街への帰り道は、来た時とは全く違う心持ちだった。
胸の内にあったのは、確かな自信と、未来への高揚感。俺の戦い方は間違っていなかった。バルガンの技術は本物だった。俺たちは、やれる。
日が傾き始めた頃、俺は冒険者ギルドの扉を再び開けた。
中は一日の依頼を終えた冒険者たちで賑わっており、酒を酌み交わす者、仲間と戦果を語らう者で溢れている。
俺の姿に気づいた数人が、ひそひそと何かを囁き始めた。その中には、俺が出ていく時に嘲笑っていた者たちの顔も見える。盗賊のジンも、仲間と酒を飲みながら、こちらをニヤニヤと見ていた。

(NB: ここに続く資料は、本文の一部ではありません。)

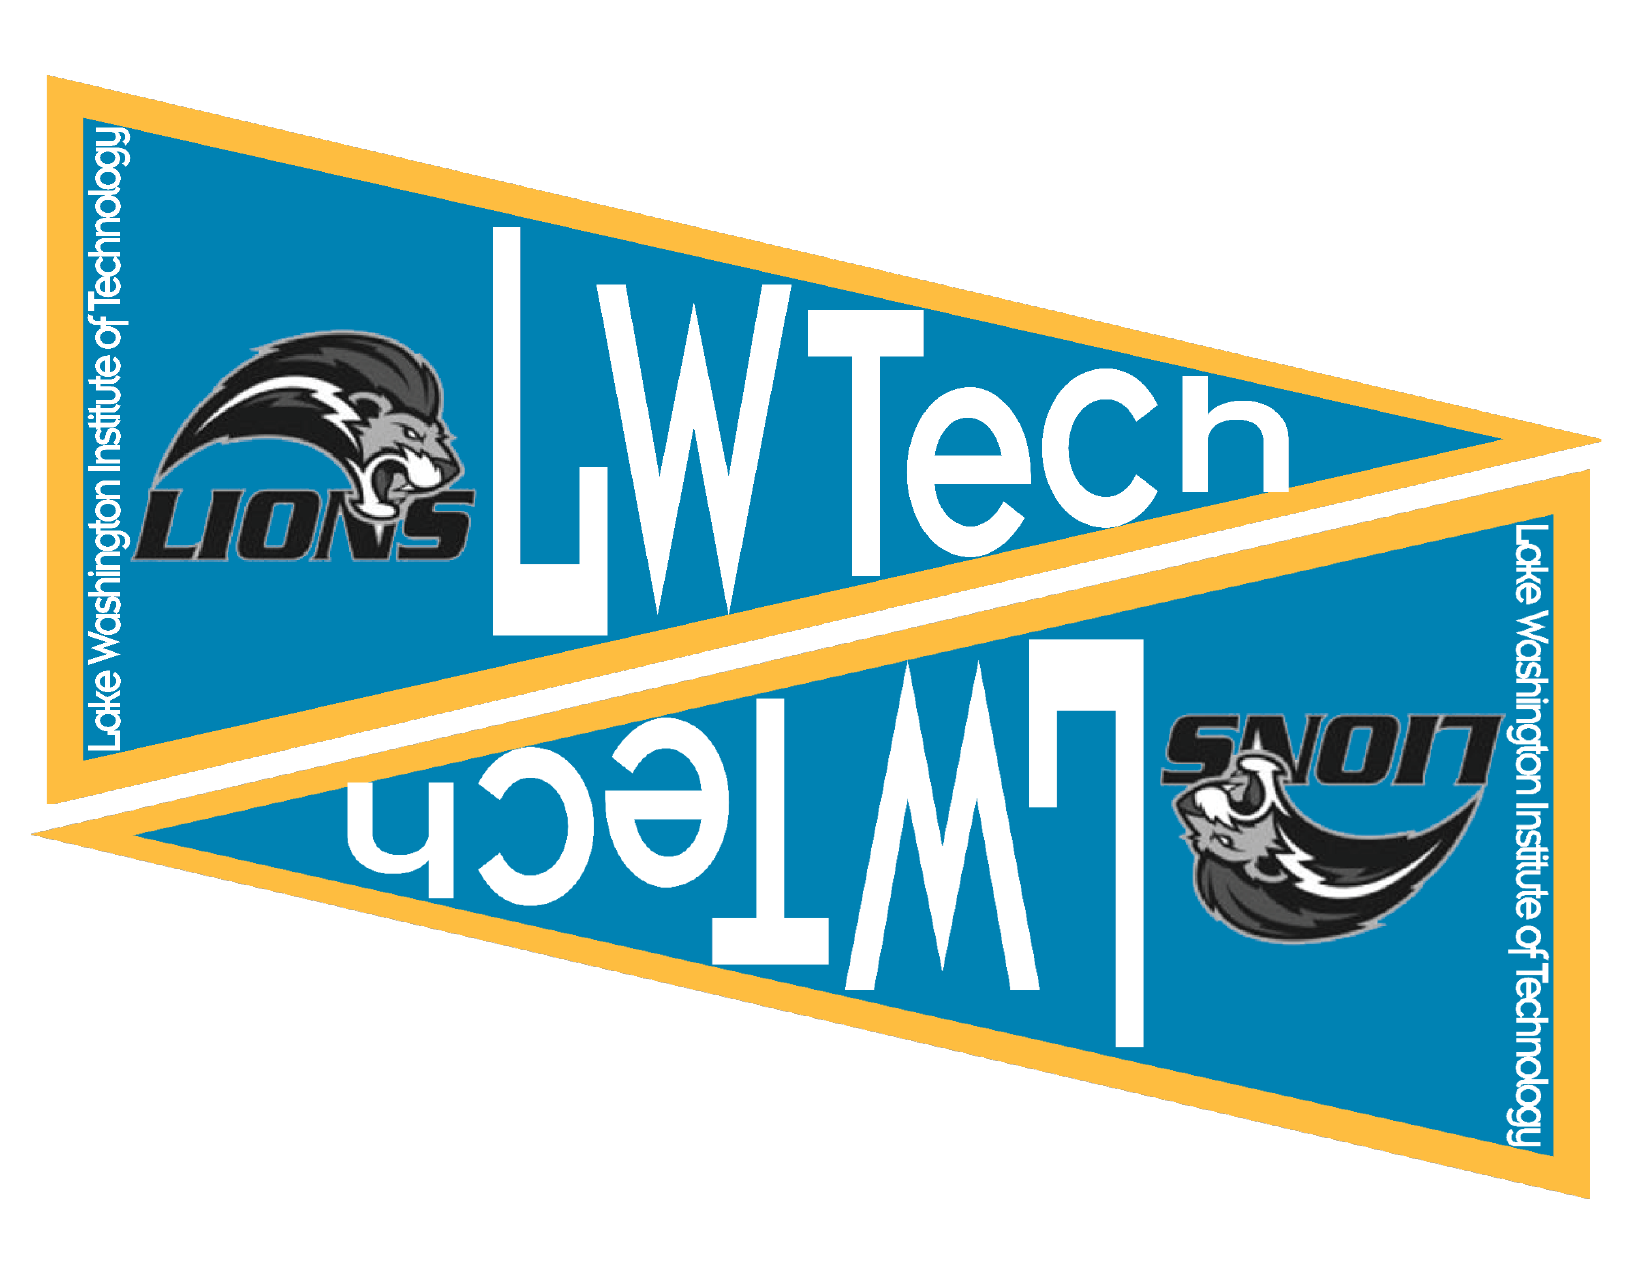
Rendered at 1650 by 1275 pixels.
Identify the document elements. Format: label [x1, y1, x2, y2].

picture [31, 75, 1600, 1199]
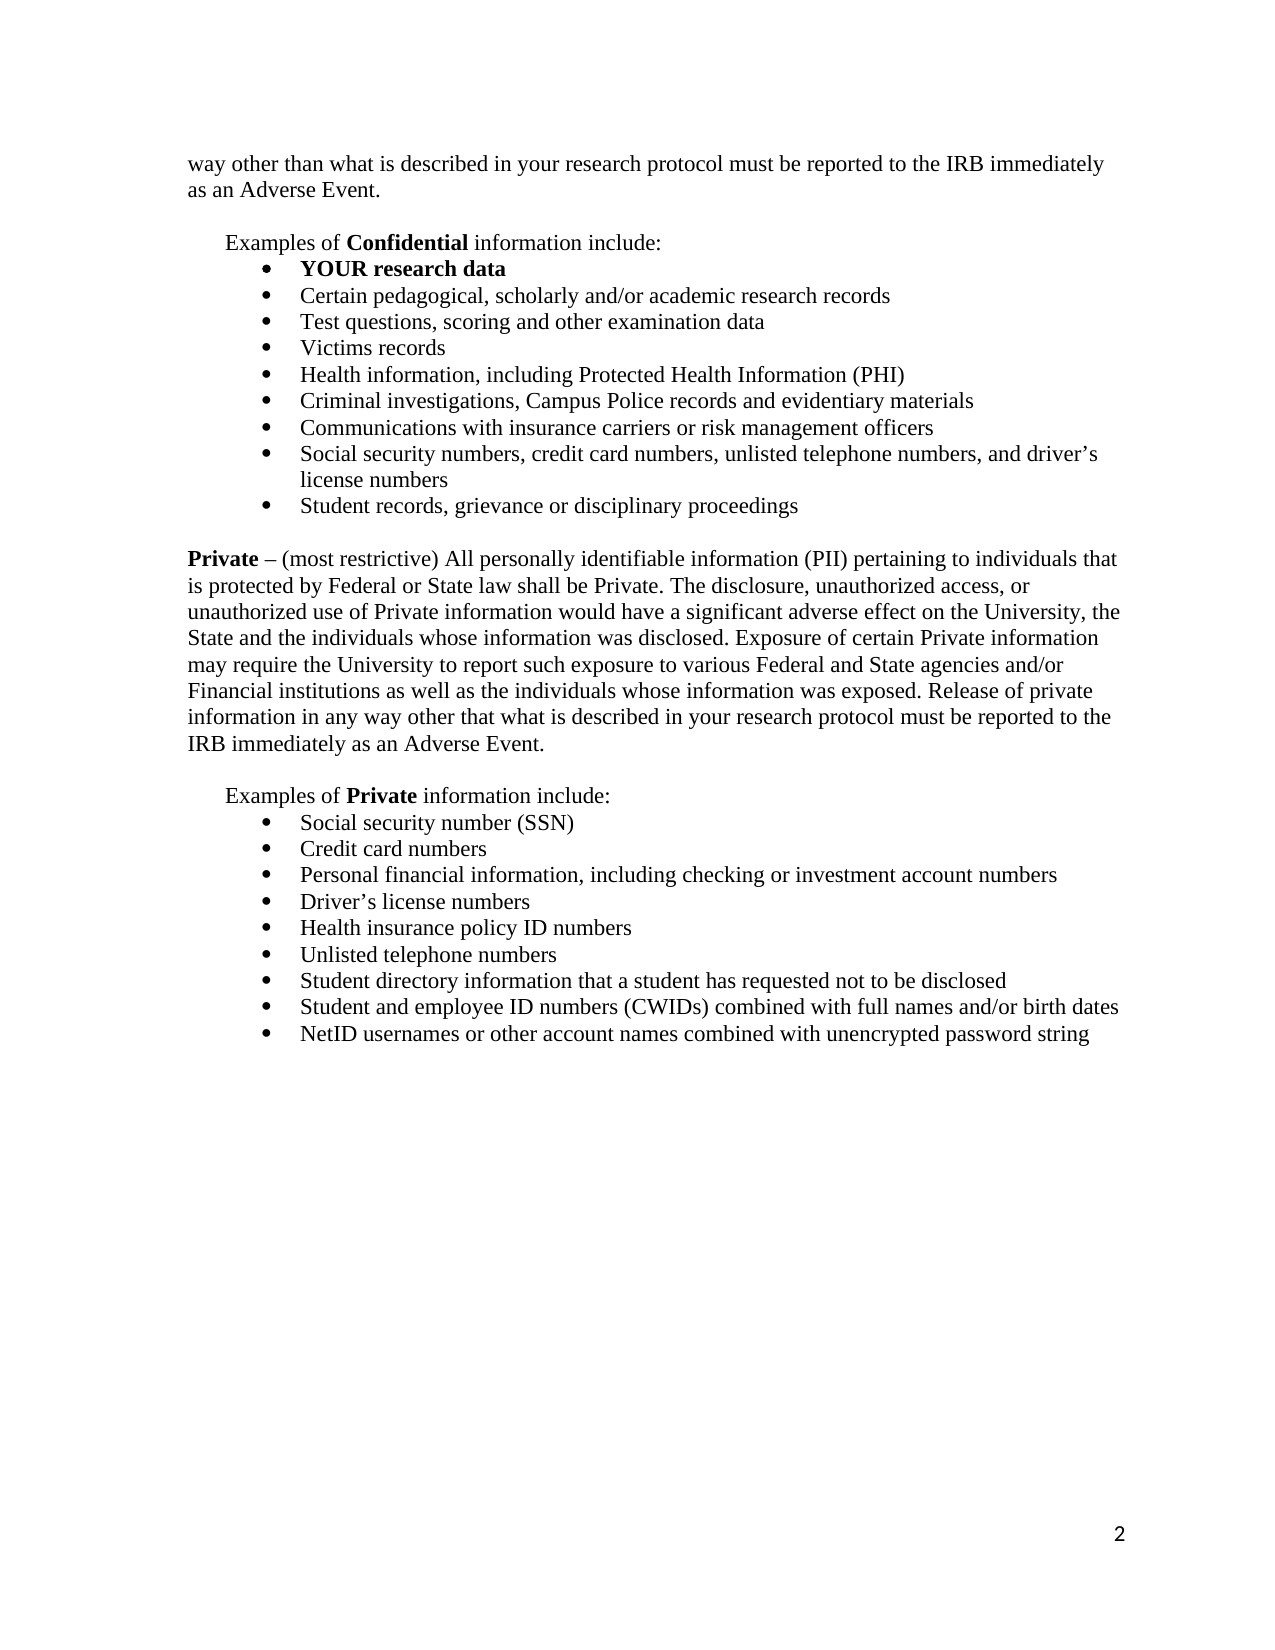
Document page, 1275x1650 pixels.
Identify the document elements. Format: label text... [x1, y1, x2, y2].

list NetID usernames or other account names combined with unencrypted password string [262, 1020, 1125, 1046]
list Credit card numbers [262, 835, 1125, 862]
list Personal financial information, including checking or investment account numbers [262, 862, 1125, 888]
list Test questions, scoring and other examination data [262, 308, 1125, 334]
list Social security numbers, credit card numbers, unlisted telephone numbers, and driver’s license numbers [262, 440, 1125, 493]
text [187, 150, 1125, 203]
list Student records, grievance or disciplinary proceedings [262, 493, 1125, 519]
list YOUR research data [262, 255, 1125, 282]
list Health information, including Protected Health Information (PHI) [262, 361, 1125, 387]
list Unlisted telephone numbers [262, 941, 1125, 967]
list Certain pedagogical, scholarly and/or academic research records [262, 282, 1125, 308]
text Examples of Private information include: [150, 782, 1125, 809]
list Victims records [262, 334, 1125, 361]
list Criminal investigations, Campus Police records and evidentiary materials [262, 387, 1125, 413]
list Health insurance policy ID numbers [262, 914, 1125, 941]
text Examples of Confidential information include: [150, 229, 1125, 255]
list Social security number (SSN) [262, 809, 1125, 835]
list Student and employee ID numbers (CWIDs) combined with full names and/or birth dates [262, 993, 1125, 1020]
list Communications with insurance carriers or risk management officers [262, 413, 1125, 440]
list Student directory information that a student has requested not to be disclosed [262, 967, 1125, 993]
list Driver’s license numbers [262, 888, 1125, 914]
text Private – (most restrictive) All personally identifiable information (PII) pertaining to individuals that is protected by Federal or State law shall be Private. The disclosure, unauthorized access, or unauthorized use of Private information would have a significant adverse effect on the University, the State and the individuals whose information was disclosed. Exposure of certain Private information may require the University to report such exposure to various Federal and State agencies and/or Financial institutions as well as the individuals whose information was exposed. Release of private information in any way other that what is described in your research protocol must be reported to the IRB immediately as an Adverse Event. [187, 545, 1125, 756]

(ああ、帰ってきたか、あのポーター。どうせ尻尾を巻いて逃げてきたんだろう)
彼らの視線が、そう語っていた。
俺はそんな彼らを完全に無視して、まっすぐ受付カウンターへと向かう。対応してくれたのは、またしても同じ職員の女性だった。彼女は俺の姿を見ると、驚きと安堵が入り混じった表情を浮かべた。

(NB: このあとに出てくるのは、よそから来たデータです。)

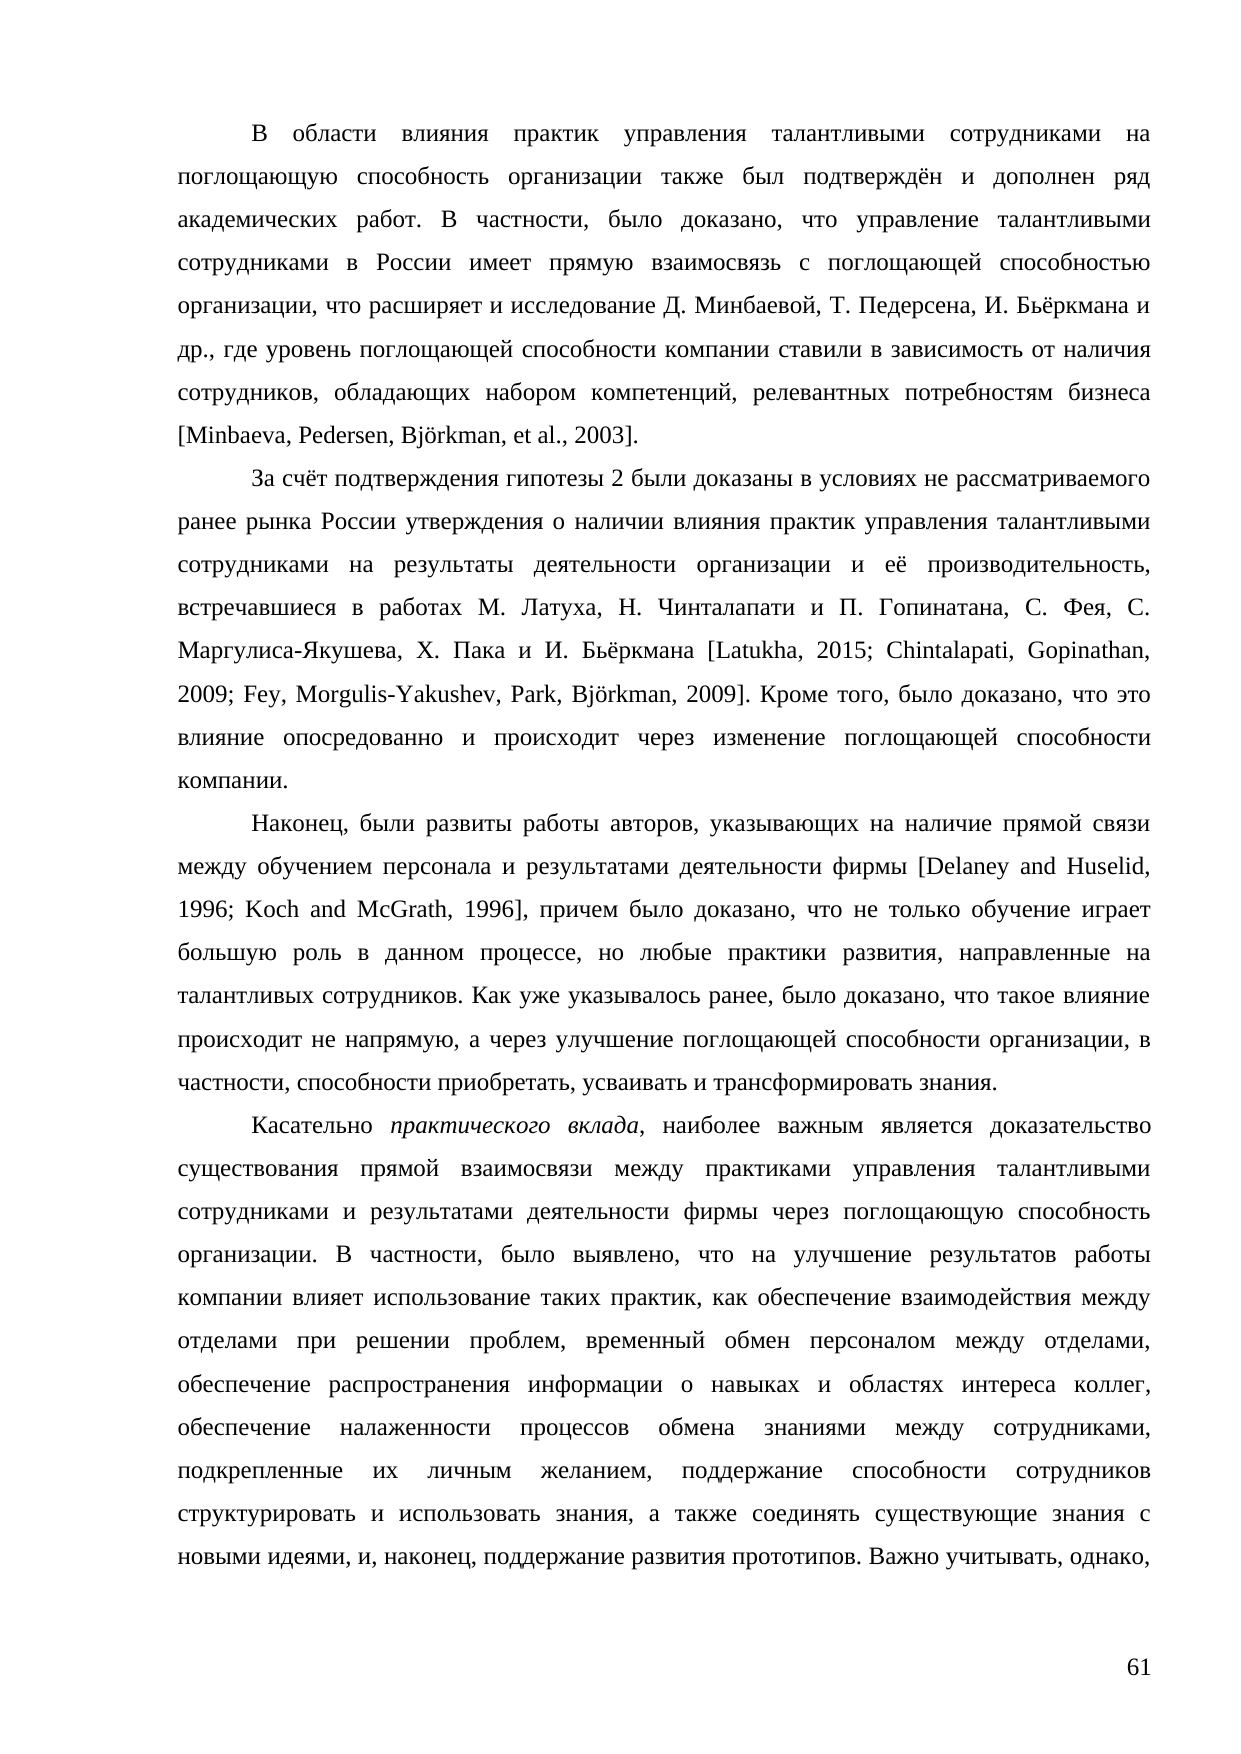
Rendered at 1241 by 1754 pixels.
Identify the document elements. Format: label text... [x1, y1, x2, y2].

text За счёт подтверждения гипотезы 2 были доказаны в условиях не рассматриваемого ранее рынка России утверждения о наличии влияния практик управления талантливыми сотрудниками на результаты деятельности организации и её производительность, встречавшиеся в работах М. Латуха, Н. Чинталапати и П. Гопинатана, С. Фея, С. Маргулиса-Якушева, Х. Пака и И. Бьёркмана [Latukha, 2015; Chintalapati, Gopinathan, 2009; Fey, Morgulis-Yakushev, Park, Björkman, 2009]. Кроме того, было доказано, что это влияние опосредованно и происходит через изменение поглощающей способности компании. [177, 463, 1152, 794]
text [177, 1110, 1152, 1570]
text Наконец, были развиты работы авторов, указывающих на наличие прямой связи между обучением персонала и результатами деятельности фирмы [Delaney and Huselid, 1996; Koch and McGrath, 1996], причем было доказано, что не только обучение играет большую роль в данном процессе, но любые практики развития, направленные на талантливых сотрудников. Как уже указывалось ранее, было доказано, что такое влияние происходит не напрямую, а через улучшение поглощающей способности организации, в частности, способности приобретать, усваивать и трансформировать знания. [177, 808, 1152, 1096]
text В области влияния практик управления талантливыми сотрудниками на поглощающую способность организации также был подтверждён и дополнен ряд академических работ. В частности, было доказано, что управление талантливыми сотрудниками в России имеет прямую взаимосвязь с поглощающей способностью организации, что расширяет и исследование Д. Минбаевой, Т. Педерсена, И. Бьёркмана и др., где уровень поглощающей способности компании ставили в зависимость от наличия сотрудников, обладающих набором компетенций, релевантных потребностям бизнеса [Minbaeva, Pedersen, Björkman, et al., 2003]. [177, 118, 1152, 449]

「アルクさん! ご無事だったのですね! やはり、あの依頼は無謀でしたか……?」
「いや」
俺は彼女の気遣いを、短い言葉で遮る。
「依頼完了の報告に来た」
「え……?」
彼女の思考が、一瞬停止するのが分かった。
周りで聞き耳を立てていた冒険者たちの間にも、失笑が漏れる。
「完了報告だあ? 冗談だろ」
「一体、何言ってんだあいつ……」
俺はそんな声を背中で聞きながら、【アイテムボックス】から討伐の証拠をカウンターの上に取り出した。
ガラガラガラッ! ドサッ!
まず、山のように積み上げられた、砕けた甲羅の破片。
そして、その上に、三匹分の心臓から取り出した、ずしりと重い魔石を三つ置く。
常識では考えられない量の討伐証拠が、カウンターに山を築いた。
その瞬間、ギルドの喧騒が、まるで時間が止められたかのように、ぴたりと静まり返った。

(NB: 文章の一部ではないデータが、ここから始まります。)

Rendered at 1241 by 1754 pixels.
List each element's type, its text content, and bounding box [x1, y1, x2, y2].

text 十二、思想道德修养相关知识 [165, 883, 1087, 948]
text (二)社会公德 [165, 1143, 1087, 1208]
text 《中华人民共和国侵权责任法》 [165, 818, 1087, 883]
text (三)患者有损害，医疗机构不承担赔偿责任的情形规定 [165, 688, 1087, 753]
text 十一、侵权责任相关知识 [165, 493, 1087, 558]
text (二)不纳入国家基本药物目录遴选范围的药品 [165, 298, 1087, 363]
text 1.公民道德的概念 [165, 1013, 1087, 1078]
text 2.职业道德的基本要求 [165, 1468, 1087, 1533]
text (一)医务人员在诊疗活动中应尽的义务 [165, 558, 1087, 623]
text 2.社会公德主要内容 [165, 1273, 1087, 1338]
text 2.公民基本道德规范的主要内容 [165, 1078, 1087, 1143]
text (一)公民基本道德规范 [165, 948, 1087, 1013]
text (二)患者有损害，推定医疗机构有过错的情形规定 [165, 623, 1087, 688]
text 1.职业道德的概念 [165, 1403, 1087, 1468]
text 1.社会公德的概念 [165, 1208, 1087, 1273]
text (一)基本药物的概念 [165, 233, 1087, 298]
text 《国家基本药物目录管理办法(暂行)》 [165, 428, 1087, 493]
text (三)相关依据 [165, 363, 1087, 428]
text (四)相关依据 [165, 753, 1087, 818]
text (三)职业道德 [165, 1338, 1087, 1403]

誰もが、信じられないものを見る目で、カウンターの上の山と俺の顔を交互に見ている。
特に、盗賊のジンの顔は傑作だった。彼は手に持っていたジョッキを落としそうになりながら、口を間抜けに開けて固まっている。
あの硬い甲羅が、なぜこんなにズタズタに?
そもそも、ポーター一人で、どうやって三匹も?
そして、このおびただしい量の素材を、どうやってここまで運んできた?
全ての冒険者の心に浮かんだであろう疑問符が、静寂に満ちたギルドホールに充満していた。
「……討伐、確認しました。依頼、達成です」
呆然としながらも、職員さんがようやく絞り出した声が、その静寂を破った。
俺は分厚い報酬袋を受け取ると、未だ呆然としている冒-険者たちに背を向ける。
もう、俺を嘲る者は誰もいなかった。
あるのは、畏怖と、驚愕と、そして理解不能なものを見る目だけ。
ギルドを出た俺の口元に、満足の笑みが浮かんだのは言うまでもない。